Phase Three, entails the landscaping and the finishing work at the site. Bids were received from 11 companies, and an $8.2 million contract for the work had been awarded to BK International. The DPI had said that that aspect of the works has since been suspended.
The Indian government had promised technical assistance, according to the DPI, which had issued a statement on the collapse, blaming the People’s Progressive Party/Civic (PPP/C) for the poor design of the structure following its collapse.
Former Minister of Culture, Youth and Sport Dr Frank Anthony under the PPP/C had denied any wrongdoing on his ministry’s part.
Since the embarrassing collapse in April, the project has come under close scrutiny.

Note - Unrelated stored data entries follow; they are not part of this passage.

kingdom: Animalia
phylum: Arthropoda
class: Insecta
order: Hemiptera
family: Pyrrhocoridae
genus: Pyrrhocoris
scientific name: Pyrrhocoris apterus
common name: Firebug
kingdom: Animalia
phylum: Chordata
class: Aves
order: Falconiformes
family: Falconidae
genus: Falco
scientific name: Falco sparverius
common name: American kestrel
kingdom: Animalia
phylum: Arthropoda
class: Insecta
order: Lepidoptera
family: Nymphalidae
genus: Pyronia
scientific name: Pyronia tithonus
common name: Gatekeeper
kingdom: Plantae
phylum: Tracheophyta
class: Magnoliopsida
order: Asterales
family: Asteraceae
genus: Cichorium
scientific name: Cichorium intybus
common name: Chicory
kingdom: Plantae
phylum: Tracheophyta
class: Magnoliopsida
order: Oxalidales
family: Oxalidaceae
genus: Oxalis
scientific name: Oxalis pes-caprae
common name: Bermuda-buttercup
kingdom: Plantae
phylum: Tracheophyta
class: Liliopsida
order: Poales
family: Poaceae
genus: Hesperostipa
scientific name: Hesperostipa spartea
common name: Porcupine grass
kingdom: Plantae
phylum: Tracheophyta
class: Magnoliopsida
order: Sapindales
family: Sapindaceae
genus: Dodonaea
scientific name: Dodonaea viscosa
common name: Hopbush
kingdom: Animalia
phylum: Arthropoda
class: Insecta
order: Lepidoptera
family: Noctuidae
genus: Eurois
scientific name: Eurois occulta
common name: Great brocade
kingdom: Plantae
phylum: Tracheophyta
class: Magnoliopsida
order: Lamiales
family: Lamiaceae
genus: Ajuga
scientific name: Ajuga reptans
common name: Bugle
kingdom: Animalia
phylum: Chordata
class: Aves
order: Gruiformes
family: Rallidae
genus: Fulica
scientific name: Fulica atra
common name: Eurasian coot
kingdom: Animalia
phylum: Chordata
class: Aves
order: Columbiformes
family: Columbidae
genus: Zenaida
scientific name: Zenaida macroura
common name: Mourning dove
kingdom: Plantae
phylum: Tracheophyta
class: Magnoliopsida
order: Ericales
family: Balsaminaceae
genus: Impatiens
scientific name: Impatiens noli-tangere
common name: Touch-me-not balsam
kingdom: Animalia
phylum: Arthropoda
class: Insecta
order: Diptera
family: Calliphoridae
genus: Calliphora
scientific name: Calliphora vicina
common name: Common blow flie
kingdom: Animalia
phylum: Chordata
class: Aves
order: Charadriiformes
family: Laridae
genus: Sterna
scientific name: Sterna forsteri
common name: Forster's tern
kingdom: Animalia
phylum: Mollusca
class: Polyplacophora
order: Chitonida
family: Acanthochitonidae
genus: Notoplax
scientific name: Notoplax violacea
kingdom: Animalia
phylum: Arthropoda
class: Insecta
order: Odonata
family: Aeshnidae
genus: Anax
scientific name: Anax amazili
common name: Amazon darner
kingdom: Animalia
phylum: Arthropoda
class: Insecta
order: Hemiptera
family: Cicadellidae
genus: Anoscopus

While most opined that the cause of the collapse was substandard work, questions were also raised about the awarding of the $42 million contract for the construction to the Linden-based company, Alternative Contracting Enterprise (ACE).
Work for the structure was procured through the Ministry of Education’s Department of Culture, Youth and Sport, and then Minister of Education, Dr Rupert Roopnaraine, had told this newspaper that the ministry had solicited the help of the Ministry of Public Infrastructure (MPI) for an investigation, so as to guide the way forward.
Norton said that investigation had been completed and he had handed it to the Indian High Commissioner when the two met earlier last month to decide on a way forward. He informed that the Indian government said that it had always wanted to fully fund the project.
“They always wanted to fund it. They will say, now, how and when it will be built and if they will condemn everything that was there. We had said that if everything was to start fresh, we might as well have gone to Highbury and not Palmyra. If we can salvage anything, we will continue at Palmyra. The High Commissioner of India is looking at both sites,” Norton added.
He said that if the Indian engineers decide to build at Highbury, the Palmyra site would not be abandoned, as there are still some plans for the lands there.
“But I want you to know that we will not abandon Palmyra. If we decide to go to Highbury where some people had always wanted, we will make Palmyra a park or into something else,” Norton said.
He explained that his team was scheduled to have another meeting with the Indian High Commissioner last week to hear what was their decision will be. However, because of the budget debate this could not be realised.
Norton assured that before the end of the year he will “definitely” give an update on the fate of the project.